Mr. Farago also argued that the legislative states that workers are entitled to compensation for a “permanent impairment form the injury” and so there is no justification to apportion the NEL award. Mr. Farago argued that, if the WSIAT believed the policy allowed apportionment for asymptomatic pre-existing condition, it would be contrary to the statute. He said the WSIAT should in that case refer the matter to the Board under section 126(4) of the Act. Section 126(4) states that if the WSIAT thinks a policy is not authorized or is inconsistent with the Act, it must refer the policy to the Board for its review before making a decision.

The Vice Chair made the following factual findings:

  • Before the accident, the worker was able to perform his duties as a carpenter and was very active outside of work
  • While he had “on and off” pain in the left knee pre-accident, it was only a sprain and not indicative of an ongoing impairment.
  • The arthritis only contributed to the ongoing impairment after the workplace injury, and was only mild on x ray. The worker was young, only 36 years of age.
  • The workplace injury “overwhelmed the existence of any prior osteoarthritic condition”.

The Vice-Chair did not appear to think it necessary to address whether the policy was inconsistent or not authorized by the Act.

The Vice Chair stated that the policy in question provides for apportionment “in certain circumstances”. He said that the policy, however, does not refer to the term pre-existing condition but rather used “pre-existing impairment”.  The Vice Chair said that the Board policy at question did not include a definition of pre-existing impairment and that the definition of pre-existing impairment elsewhere in Board policies was a condition that produced periods of impairments/ illness requiring health care and causing disruptions in employment.

Overall, these comments appear somewhat inaccurate.
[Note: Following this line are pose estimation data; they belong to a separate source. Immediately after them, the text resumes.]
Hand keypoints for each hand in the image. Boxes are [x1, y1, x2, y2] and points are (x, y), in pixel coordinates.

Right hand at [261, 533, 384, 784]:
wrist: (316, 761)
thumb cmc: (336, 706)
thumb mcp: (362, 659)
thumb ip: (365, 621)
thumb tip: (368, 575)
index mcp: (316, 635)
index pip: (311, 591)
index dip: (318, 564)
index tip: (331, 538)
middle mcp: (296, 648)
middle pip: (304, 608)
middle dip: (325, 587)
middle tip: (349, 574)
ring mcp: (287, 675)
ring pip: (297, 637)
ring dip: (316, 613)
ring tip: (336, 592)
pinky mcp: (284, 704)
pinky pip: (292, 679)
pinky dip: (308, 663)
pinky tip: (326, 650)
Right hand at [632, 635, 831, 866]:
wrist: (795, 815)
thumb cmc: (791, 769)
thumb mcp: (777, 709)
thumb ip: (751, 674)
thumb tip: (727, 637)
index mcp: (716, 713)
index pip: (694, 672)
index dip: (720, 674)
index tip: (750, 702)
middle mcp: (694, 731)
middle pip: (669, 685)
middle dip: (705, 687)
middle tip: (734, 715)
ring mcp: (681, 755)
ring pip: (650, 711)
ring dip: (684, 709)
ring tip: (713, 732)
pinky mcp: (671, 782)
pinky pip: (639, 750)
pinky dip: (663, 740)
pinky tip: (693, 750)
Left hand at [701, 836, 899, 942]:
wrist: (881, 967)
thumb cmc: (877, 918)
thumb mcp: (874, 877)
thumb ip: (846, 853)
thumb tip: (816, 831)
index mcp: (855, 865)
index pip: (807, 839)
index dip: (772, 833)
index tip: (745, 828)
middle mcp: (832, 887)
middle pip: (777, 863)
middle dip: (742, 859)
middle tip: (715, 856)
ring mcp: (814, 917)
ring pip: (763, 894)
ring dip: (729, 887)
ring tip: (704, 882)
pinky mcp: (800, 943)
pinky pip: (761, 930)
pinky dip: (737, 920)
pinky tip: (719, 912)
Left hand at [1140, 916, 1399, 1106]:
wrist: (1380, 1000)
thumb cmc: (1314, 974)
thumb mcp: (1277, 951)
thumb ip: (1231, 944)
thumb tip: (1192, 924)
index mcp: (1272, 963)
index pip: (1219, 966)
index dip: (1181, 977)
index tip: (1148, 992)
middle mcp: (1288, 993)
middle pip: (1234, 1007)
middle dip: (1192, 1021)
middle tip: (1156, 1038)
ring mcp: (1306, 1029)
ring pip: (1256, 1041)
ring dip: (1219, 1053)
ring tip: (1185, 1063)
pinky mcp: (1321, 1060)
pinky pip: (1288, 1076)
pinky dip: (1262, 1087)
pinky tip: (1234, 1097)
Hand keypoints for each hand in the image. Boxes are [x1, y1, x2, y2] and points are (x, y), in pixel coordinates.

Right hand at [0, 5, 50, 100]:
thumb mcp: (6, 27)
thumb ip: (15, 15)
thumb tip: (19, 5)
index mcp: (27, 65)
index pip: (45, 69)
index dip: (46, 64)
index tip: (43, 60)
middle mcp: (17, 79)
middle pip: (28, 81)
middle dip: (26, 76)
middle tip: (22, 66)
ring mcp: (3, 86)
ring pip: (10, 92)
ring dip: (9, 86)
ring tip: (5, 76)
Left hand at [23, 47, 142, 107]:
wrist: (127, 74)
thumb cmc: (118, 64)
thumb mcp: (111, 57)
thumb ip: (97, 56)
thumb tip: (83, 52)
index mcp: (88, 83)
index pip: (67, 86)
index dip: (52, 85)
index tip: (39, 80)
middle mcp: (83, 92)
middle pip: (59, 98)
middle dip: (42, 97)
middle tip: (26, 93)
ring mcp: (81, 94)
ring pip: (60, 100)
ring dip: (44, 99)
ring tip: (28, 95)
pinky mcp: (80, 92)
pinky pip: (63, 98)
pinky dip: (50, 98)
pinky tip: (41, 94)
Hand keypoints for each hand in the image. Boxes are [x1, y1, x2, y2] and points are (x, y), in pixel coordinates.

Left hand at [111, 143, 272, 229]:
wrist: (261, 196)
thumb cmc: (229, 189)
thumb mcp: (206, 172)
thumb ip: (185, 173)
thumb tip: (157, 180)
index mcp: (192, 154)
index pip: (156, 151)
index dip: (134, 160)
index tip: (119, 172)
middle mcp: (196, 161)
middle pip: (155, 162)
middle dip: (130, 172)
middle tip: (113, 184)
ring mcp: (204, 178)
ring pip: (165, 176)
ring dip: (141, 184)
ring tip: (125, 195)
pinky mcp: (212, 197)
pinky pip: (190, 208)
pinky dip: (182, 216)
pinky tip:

As noted above, the policy does explicitly contemplate apportionment of pre-existing conditions that did not result in health care or work disruption, although it only allows such apportionment if the pre-existing condition is “contributing” to the degree of the ongoing impairment.

The Vice Chair concluded that the pre-existing condition did not contribute to the worker’s ongoing impairment until after the injury. So, he ordered the Board to reverse the reduction of the worker’s NEL.

We shall have to wait and see what more decisions follow on this critical issue for injured workers.